Findings & recommendations: 
  • GWCT acknowledges that using neonicotinoids is an issue with far-reaching implications for conservation and farming. This factsheet outlines the common dichotomy of the importance of both pest-control and bees for farmers.
  • GWCT advocates using Integrated Pest Management (IPM) techniques and minimising the use of chemical pest and weed control, acknowledges the need for further scientific evidence on the effects of neonicotinoids and alternative pest control, and endorses the importance of avoiding negative environmental impacts with any form of pest control.
  • The factsheet highlights:
    • Only small amounts of neonicotinoid treatment are commonly absorbed by plants; much is retained in soil or leached into water courses.
    • Some neonicotinoids are highly toxic to seed-eating birds and some mammals.
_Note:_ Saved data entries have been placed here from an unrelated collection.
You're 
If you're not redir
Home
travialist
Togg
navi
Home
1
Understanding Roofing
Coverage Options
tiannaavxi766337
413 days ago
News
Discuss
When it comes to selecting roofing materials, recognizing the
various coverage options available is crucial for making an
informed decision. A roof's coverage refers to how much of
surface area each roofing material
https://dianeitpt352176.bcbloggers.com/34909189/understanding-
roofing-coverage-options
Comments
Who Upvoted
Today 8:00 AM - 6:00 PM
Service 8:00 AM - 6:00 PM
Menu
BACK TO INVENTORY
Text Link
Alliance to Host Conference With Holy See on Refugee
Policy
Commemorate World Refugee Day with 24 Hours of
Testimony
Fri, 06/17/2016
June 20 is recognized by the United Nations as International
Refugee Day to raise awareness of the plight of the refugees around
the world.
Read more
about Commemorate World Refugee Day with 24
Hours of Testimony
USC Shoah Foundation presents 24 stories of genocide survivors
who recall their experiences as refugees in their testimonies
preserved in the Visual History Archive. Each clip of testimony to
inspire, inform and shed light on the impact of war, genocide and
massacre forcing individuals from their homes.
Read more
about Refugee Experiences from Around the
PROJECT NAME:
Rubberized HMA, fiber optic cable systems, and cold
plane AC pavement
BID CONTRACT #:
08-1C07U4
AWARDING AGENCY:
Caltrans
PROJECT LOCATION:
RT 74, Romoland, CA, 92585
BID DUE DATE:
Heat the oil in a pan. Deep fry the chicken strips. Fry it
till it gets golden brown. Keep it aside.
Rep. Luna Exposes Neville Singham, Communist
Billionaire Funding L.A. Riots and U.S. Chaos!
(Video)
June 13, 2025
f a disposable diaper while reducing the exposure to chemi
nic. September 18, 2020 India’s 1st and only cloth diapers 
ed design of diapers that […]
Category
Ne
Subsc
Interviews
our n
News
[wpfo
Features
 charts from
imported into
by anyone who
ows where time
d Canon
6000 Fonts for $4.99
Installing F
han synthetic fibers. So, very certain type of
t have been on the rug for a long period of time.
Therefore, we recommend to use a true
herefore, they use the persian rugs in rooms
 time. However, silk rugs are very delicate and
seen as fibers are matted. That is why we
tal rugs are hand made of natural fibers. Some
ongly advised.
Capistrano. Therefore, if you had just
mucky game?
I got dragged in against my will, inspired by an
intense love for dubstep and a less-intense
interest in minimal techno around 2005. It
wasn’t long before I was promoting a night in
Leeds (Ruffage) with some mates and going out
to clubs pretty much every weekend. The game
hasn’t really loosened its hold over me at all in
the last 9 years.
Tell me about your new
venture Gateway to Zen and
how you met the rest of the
    • Although some declines of wild bee species and colonies were seen before neonicotinoids were introduced, it is important to determine the extent by which neonicotinoids have contributed to these on-going trends. Studies are gradually revealing that honey bees seem to have a higher tolerance for neonicotinoids than wild bees and bumblebees, however some reports suggest the opposite.
  • More details can be found on the GWCT 'Neonicotinoids' policy page where it is suggested that the ideal strategy; of adequately controlling pests whilst having no negative environmental effects, cannot yet be fully realised, so farmers must do the best they can with the knowledge they have whilst working towards this.